Imagine a robot coming towards you, swinging its arm close to your face. Not a very comfortable prospect and not a realistic one either. Cobots work freely, side by side with humans, so they must learn to take care!



Collaborative robots pose additional challenges compared with more standard industrial robots. Avoiding dangerous interactions with humans is just one of them, says Head of Design & Engineering, John Bo Jakobsen, PJM.

"We have a lot of experience with industrial robots, and there are many good standard solutions on the market. But customization is a key to success when dealing with cobots, especially in healthcare and pharmaceutical companies,” he states.

The goal for PJM has been to create a flexible solution built on top of a standard robot cell, in this case from Universal Robots.

The cobot can be easily configured to perform other tasks by just redesigning the gripping tools and reprogramming the software.

“This is a very cost-effective solution because we avoid starting all over with the design when we begin a new project,” says John Bo Jakobsen.

He adds that the acquisition of PJM by BILA Group was a big asset for the project as the PJM team gained access to BILA experts in robot technology.


In this customer use case, the two cobots lift and carry stacks of heavy boxes filled with waste which were formerly handled by two human operators.

One cobot fetches, empties, and delivers the boxes to one end of a washing tunnel.
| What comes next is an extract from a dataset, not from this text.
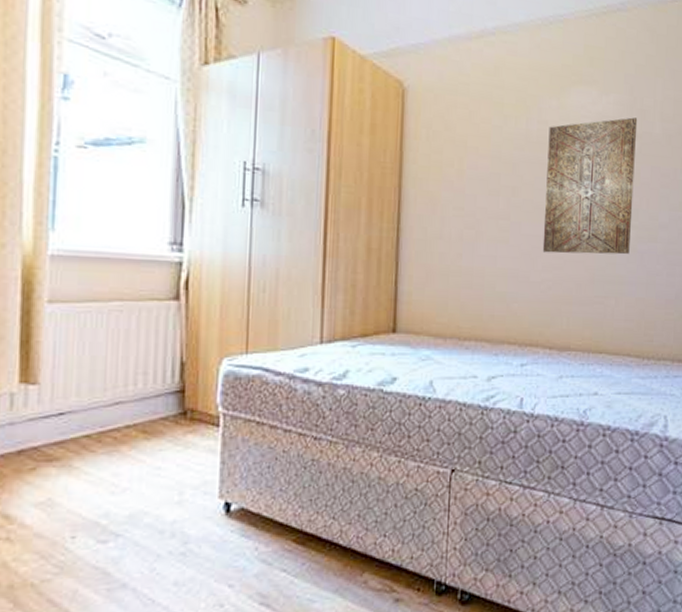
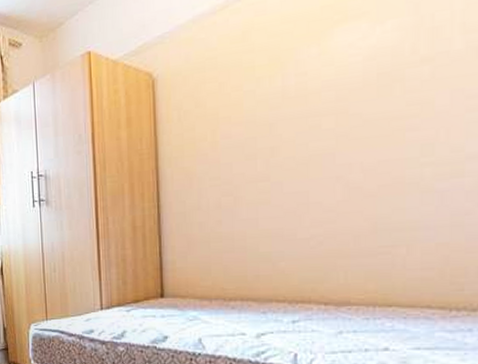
wall art: present [542,117,638,255] -> none [309,39,427,208]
The other fetches and stacks the clean boxes for reuse at the other end.

To meet safety requirements, they have been provided with radar sensors that detect movement. “Feeling” a human close by, the cobot automatically slows down and then again accelerates to optimal speed when all is clear.

Radar sensors were chosen as detectors because of their ability to register movement through the transparent plastic boxes that are stacked beside the robot, so that humans standing behind the boxes are not hidden.


Complying with Good Hygienic Design Principles for Pharmaceutical Manufacturing the cobots meet requirements in the healthcare industries, where materials must be resistant to corrosives and surfaces easy to clean. These requirements are not met in many existing industrial cobot cells

"The PJM cobots have a pleasant appearance with round parts, even lines and smooth surfaces. Our focus on hygiene has led to a design which is nice to look at,“ says Saad Mahmood, mechanical engineer at PJM.

He explains how the PJM team solved several unforeseen issues on the way with for instance vacuum pockets evolving between the boxes.

The solution was adding cylinders which help evaporating the vacuum before the lift, preventing faults.

The technological display was provided with a set of large manual start, stop and pause buttons to make iit easier for the daily operators to control simple routines.

For more advanced calibrating and programming, PJM has trained a group of expert users.

“It was a great and challenging project, and I personally hope to be working a lot with cobots in the coming years,” says Saad Mahmood.

Sparing employees

PJM estimates that a new cobot solution can be developed in 2-3 months - without a supply chain crisis.

“Cobots have a great future ahead of them. It is already difficult for employers to recruit staff for these types of jobs. It won’t be easier in the future,” says John Bo Jakobsen.